Sage v. McLean

37 Wis. 357 | Wis. | 1875

LyoN, J.

It is the settled doctrine of this court, that when the appeal is from a judgment on a demurrer for frivolousness, if the demurrer is not well taken, although not frivolous, the judgment will be affirmed. Cobb v. Harrison, 20 Wis., 625. But if the appeal be from the order striking out the demurrer as frivolous, the order will be reversed if the demurrer is not frivolous, although not well taken. Weishaupt v. Weishaupt, 27 id., 621.

This being an appeal from the order striking out the demurrer, and not from a judgment, the sole question is, whether the demurrer is frivolous.

The statute requires (among other things) that the complaint in an action for the recovery of real estate shall set forth that the plaintiff has an estate or interest in the premises claimed, particularly stating the nature and extent thereof.

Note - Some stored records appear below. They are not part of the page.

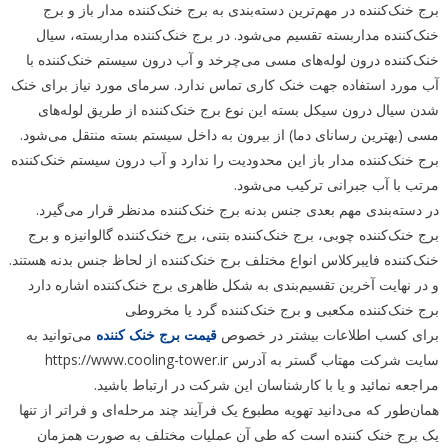
برج خنک‌کننده در مهم‌ترین دسته‌بندی به برج خنک‌کننده مدار باز و برج
خنک‌کننده مداربسته تقسیم می‌شود. در برج خنک‌کننده مداربسته، سیال
خنک‌کننده درون لوله‌های مسی می‌چرخد و آب درون سیستم خنک‌کننده با
آب مورد استفاده جهت خنک کاری تماس ندارد. سرمای مورد نیاز برای خنک
شدن سیال درون سیکل بسته این نوع برج خنک‌کننده از طریق لوله‌های
مسی (بهترین رسانای دما) از بیرون به داخل سیستم بسته منتقل می‌شود.
برج خنک‌کننده مدار باز این محدودیت را ندارد و آب درون سیستم خنک‌کننده
مرتب با آب جبرانی ترکیب می‌شود.
در دسته‌بندی مهم بعدی جنس بدنه برج خنک‌کننده مدنظر قرار می‌گیرد.
برج خنک‌کننده چوبی، برج خنک‌کننده بتنی، برج خنک‌کننده گالوانیزه و برج
خنک‌کننده فایبرکلاس انواع مختلف برج خنک‌کننده از لحاظ جنس بدنه هستند.
و در نهایت آخرین تقسیم‌بندی به شکل ظاهری برج خنک‌کننده اشاره دارد
برج خنک‌کننده مکعبی و برج خنک‌کننده گرد یا مخروطی
برای کسب اطلاعات بیشتر در خصوص
قیمت برج خنک کننده
می‌توانید به
سایت شرکت مهتاب گستر به آدرس https://www.cooling-tower.ir
مراجعه نمائید و یا با کارشناسان این شرکت در ارتباط باشید.
همان‌طور که می‌دانید تهویه مطبوع یک فرآیند چند مرحله‌ای و فراتر از تنها
یک برج خنک کننده است که طی آن عملیات مختلف به صورت همزمان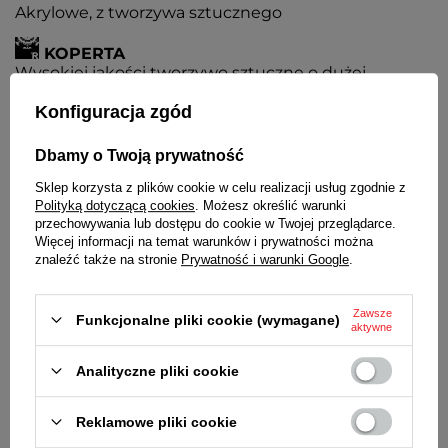
Akrylowe, z tworzywa sztucznego
KOPERTA
Wysokiej jakości tworzywo sztuczne o dużej
wytrzymałości
Konfiguracja zgód
PASEK
Tworzywo sztuczne
Dbamy o Twoją prywatność
Sklep korzysta z plików cookie w celu realizacji usług zgodnie z
BATERIA
Polityką dotyczącą cookies
. Możesz określić warunki
Czas działania zegarka bez konieczności wymiany
przechowywania lub dostępu do cookie w Twojej przeglądarce.
baterii - 3 lata
Więcej informacji na temat warunków i prywatności można
znaleźć także na stronie
Prywatność i warunki Google
.
MECHANIZM
MYIOTA
Zawsze
ŚREDNICA KOPERTY
Funkcjonalne pliki cookie (wymagane)
aktywne
46 mm
Analityczne pliki cookie
GRUBOŚĆ KOPERTY
13 mm
Reklamowe pliki cookie
ŚREDNICA SZKIEŁKA
34 mm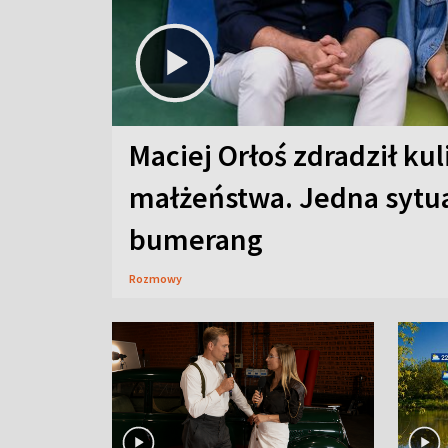
Maciej Orłoś zdradził kul
małżeństwa. Jedna sytua
bumerang
Rozmowy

R. S., ch. 141, sec. 4 (Tay. Stats., 1666, § 5). If the complaint is deficient in this respect, it is demurrable. Barclay v. Yeomans, 27 Wis., 682. The statute clearly requires the plaintiff to set forth in his complaint the nature and extent of his interest or estate in the lands claimed, as it exists when the action is commenced.

The complaint in this action sets forth that on the death of her husband, “ many years since,” a life estate in the premises in controversy descended to the plaintiff; also that the plaintiff is entitled to the possession of such premises ; but it contains no direct averment that she has a present life estate there*360in. It appearing that sucb interest vested in her, several years before, and it not appearing that she has been divested of it, perhaps the presumption is that she is still the owner of such interest. But to determine whether that is so, and whether the complaint is in the form prescribed by the statute, requires argument, research and deliberation. And because of this, although the demurrer may be bad (which is not here determined), it is not frivolous.

By the Court. — The order is reversed.